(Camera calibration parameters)
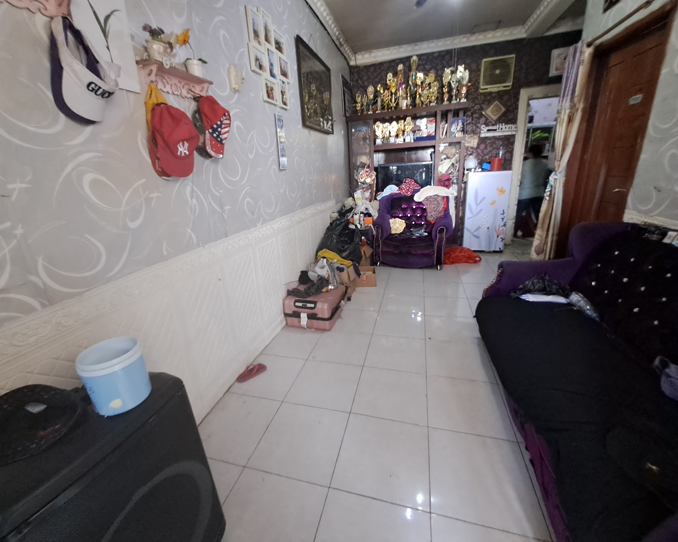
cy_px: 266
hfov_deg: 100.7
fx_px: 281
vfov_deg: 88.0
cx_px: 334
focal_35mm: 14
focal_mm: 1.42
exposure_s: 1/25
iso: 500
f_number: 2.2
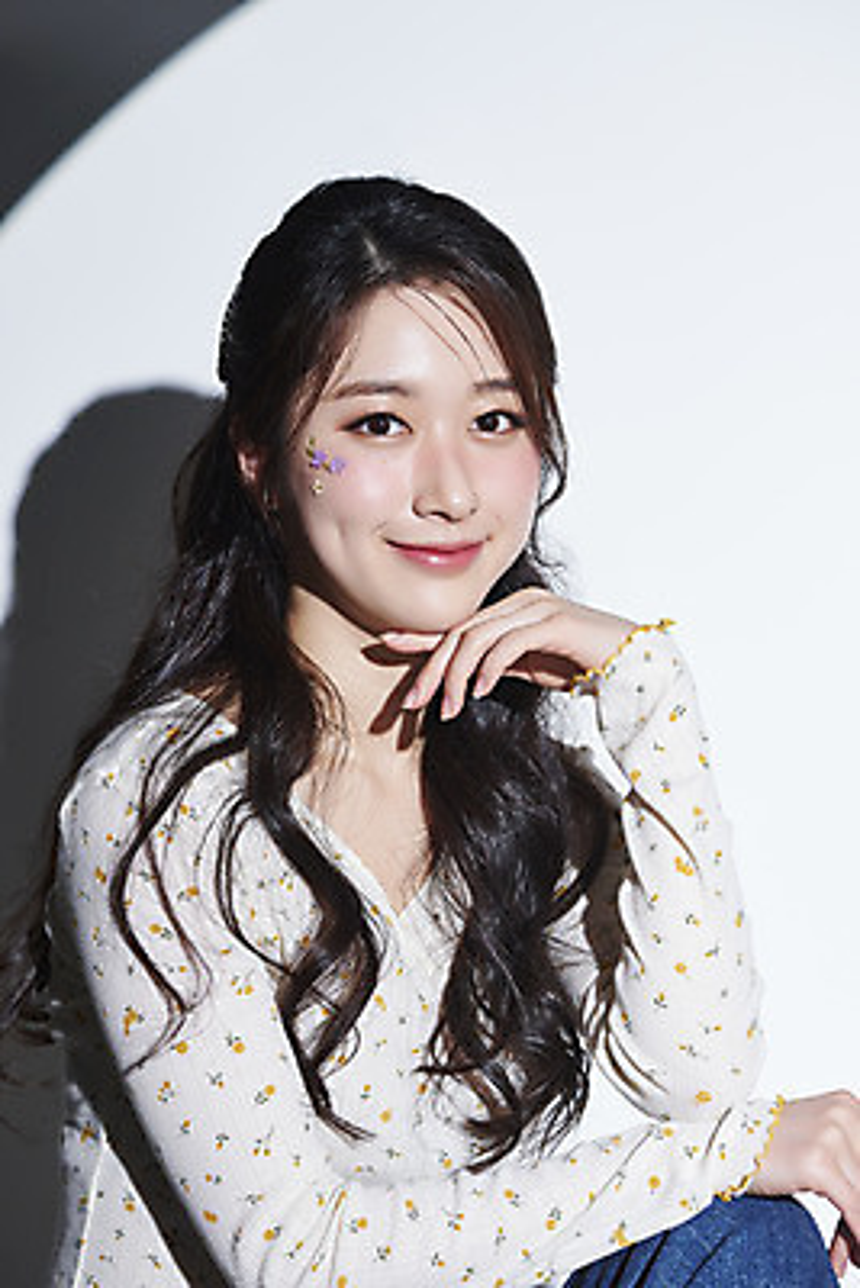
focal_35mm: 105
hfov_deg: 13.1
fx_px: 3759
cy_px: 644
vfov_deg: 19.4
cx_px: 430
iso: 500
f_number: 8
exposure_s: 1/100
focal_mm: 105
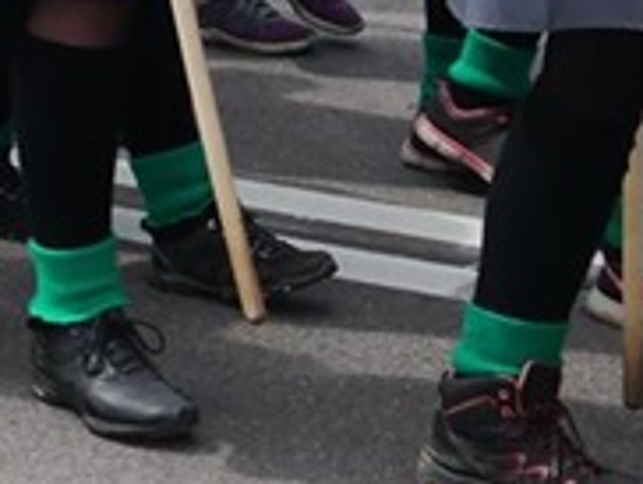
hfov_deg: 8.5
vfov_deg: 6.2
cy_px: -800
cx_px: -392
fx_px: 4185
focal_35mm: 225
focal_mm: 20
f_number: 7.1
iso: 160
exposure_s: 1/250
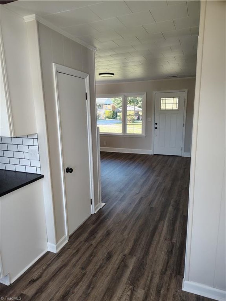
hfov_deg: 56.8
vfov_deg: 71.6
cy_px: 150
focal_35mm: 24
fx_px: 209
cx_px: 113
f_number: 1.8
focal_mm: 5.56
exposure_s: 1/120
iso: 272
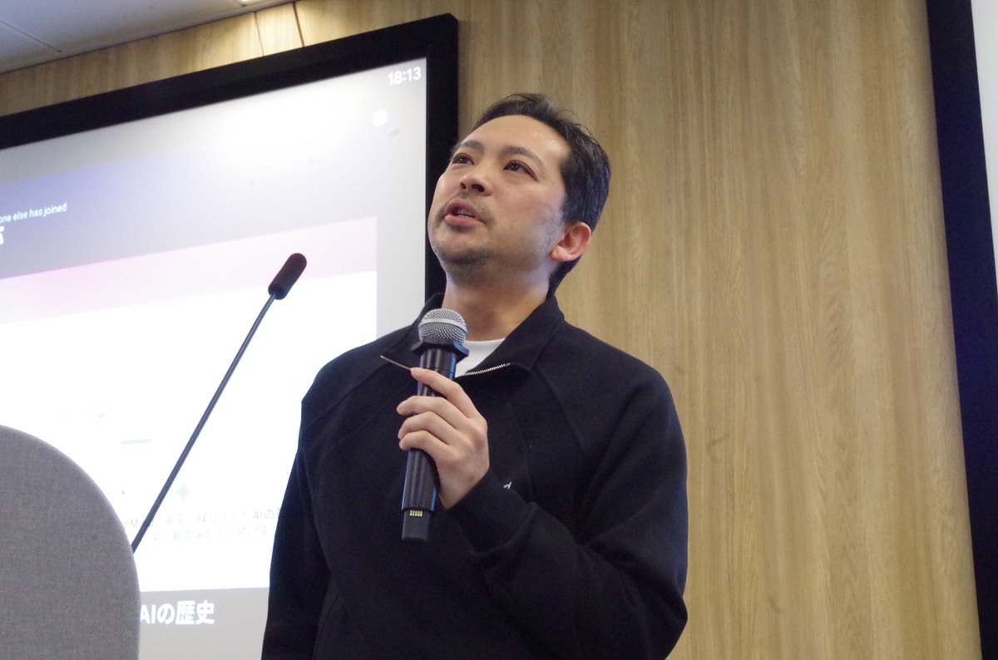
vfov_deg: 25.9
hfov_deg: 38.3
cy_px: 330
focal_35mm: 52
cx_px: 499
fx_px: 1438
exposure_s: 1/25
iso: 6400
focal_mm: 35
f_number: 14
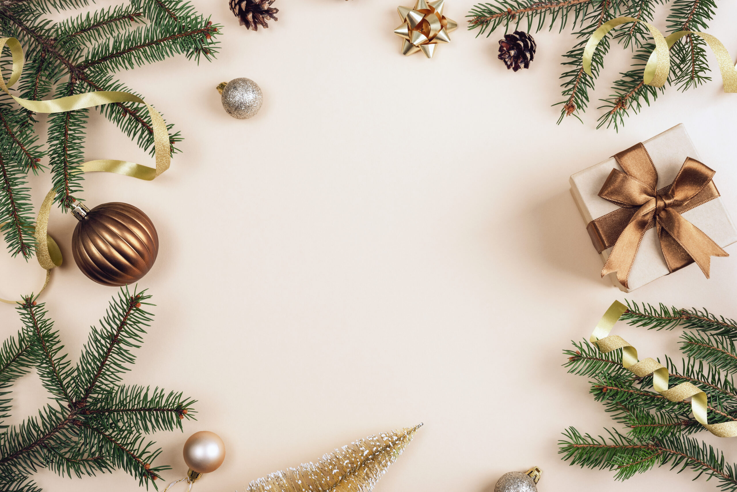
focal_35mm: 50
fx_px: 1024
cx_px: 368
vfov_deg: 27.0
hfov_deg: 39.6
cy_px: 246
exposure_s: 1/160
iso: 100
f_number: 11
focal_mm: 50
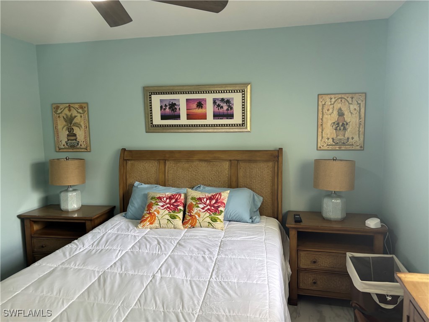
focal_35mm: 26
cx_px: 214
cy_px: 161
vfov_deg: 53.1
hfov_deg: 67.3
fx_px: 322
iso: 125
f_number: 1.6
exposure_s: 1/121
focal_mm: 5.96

*WORK ITEM*. Type the entries again verbatim. Any pictures should be skipped.

*EXERCISE SOLUTION*.
cy_px: 266
hfov_deg: 100.7
fx_px: 281
vfov_deg: 88.0
cx_px: 334
focal_35mm: 14
focal_mm: 1.42
exposure_s: 1/25
iso: 500
f_number: 2.2
focal_35mm: 105
hfov_deg: 13.1
fx_px: 3759
cy_px: 644
vfov_deg: 19.4
cx_px: 430
iso: 500
f_number: 8
exposure_s: 1/100
focal_mm: 105
hfov_deg: 8.5
vfov_deg: 6.2
cy_px: -800
cx_px: -392
fx_px: 4185
focal_35mm: 225
focal_mm: 20
f_number: 7.1
iso: 160
exposure_s: 1/250
hfov_deg: 56.8
vfov_deg: 71.6
cy_px: 150
focal_35mm: 24
fx_px: 209
cx_px: 113
f_number: 1.8
focal_mm: 5.56
exposure_s: 1/120
iso: 272
vfov_deg: 25.9
hfov_deg: 38.3
cy_px: 330
focal_35mm: 52
cx_px: 499
fx_px: 1438
exposure_s: 1/25
iso: 6400
focal_mm: 35
f_number: 14
focal_35mm: 50
fx_px: 1024
cx_px: 368
vfov_deg: 27.0
hfov_deg: 39.6
cy_px: 246
exposure_s: 1/160
iso: 100
f_number: 11
focal_mm: 50
focal_35mm: 26
cx_px: 214
cy_px: 161
vfov_deg: 53.1
hfov_deg: 67.3
fx_px: 322
iso: 125
f_number: 1.6
exposure_s: 1/121
focal_mm: 5.96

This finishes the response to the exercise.